- EXCERPTED PASSAGE -
The court quite rightly notes that district court decisions in this area are reviewable for “abuse of discretion”. See Maj.Op. at 1348. But while the Supreme Court adopted that standard for review of the computation generally, Pierce v. Underwood, 487 U.S. 552, 571, 108 S.Ct. 2541, 2553, 101 L.Ed.2d 490 (1988), it still proceeded to declare general principles as to the meaning of “special factor”. See id. at 571-74, 108 S.Ct. at 2553-55. Where an issue is susceptible of principled analysis, it seems to me to be the reviewing court’s responsibility to find and state the principles. Not to do so leaves district courts uncertain and litigants exposed to unnecessary judicial discretion.3
Adopting the principle that interest is the appropriate device still leaves problems, to be sure. First, there is selection of a rate. EAJA’s only explicit interest provision, 28 U.S.C. § 2412(f), incorporates the formula of 28 U.S.C. § 1961(a), and thus supplies at least an analogy. The issue is in any event paralleled by the need to choose an index when the court adjusts only for inflation.
Second, if attorneys have a practice of anticipating some delay and therefore incorporating an implicit interest figure in their fees, allowance of interest on top would result in double counting. So a court must pay close attention to the evidence of private fees from which “lodestar” rates are drawn. Again the problem applies even where compensation for delay is limited to an inflation adjustment.
Third, the court must be careful to allow compensation only for the egregious portion of the delay. If a fee is charged and paid in October 1981 at $75 an hour, and recovered in 1990, it cannot be correct to treat the delay between October 1981 and (say) March 1982 as “special”. According*1354ly, even if the government pays only in 1991, there should be no compensation for an initial period of tin special delay, running from incurrence of the fee to the date when delay became unreasonable. Again, the problem applies even where compensation consists only of an inflation adjustment. Cf. Maj.Op. at 1346 (noting that district court denied compensation for delay occurring after June 1989, thus effectively compensating only for egregious portion of delay).

- DIRECTIONS -
In the excerpted passage on fee awards, whose formula does EAJA's only explicit interest provision take in?

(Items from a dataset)
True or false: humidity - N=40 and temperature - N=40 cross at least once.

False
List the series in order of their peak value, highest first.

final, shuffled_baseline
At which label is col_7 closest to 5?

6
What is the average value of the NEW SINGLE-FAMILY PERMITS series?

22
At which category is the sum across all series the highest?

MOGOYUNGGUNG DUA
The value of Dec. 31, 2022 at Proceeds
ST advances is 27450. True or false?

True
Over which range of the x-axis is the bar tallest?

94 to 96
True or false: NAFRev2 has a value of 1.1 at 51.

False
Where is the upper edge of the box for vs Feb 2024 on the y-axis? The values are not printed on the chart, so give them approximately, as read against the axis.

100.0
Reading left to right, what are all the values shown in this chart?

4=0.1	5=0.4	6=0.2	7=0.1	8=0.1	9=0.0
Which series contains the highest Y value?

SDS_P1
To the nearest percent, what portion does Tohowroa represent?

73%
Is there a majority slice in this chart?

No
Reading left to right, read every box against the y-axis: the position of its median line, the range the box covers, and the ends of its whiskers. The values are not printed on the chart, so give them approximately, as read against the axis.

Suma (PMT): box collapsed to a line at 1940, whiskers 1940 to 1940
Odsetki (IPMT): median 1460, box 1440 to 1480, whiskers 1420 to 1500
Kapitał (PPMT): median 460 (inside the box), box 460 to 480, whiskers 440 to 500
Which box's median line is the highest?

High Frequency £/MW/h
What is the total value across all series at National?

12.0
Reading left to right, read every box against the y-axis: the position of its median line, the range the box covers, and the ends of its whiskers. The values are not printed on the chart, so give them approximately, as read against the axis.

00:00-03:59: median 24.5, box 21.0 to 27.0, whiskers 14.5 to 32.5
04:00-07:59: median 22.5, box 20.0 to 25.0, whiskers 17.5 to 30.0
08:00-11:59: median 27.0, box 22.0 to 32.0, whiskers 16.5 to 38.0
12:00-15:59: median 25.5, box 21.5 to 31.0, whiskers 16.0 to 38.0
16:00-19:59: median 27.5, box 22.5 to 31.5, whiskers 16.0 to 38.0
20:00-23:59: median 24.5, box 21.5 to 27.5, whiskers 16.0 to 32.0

- SOLUTION TO THIS EXERCISE -
The formula of 28 U.S.C. § 1961(a).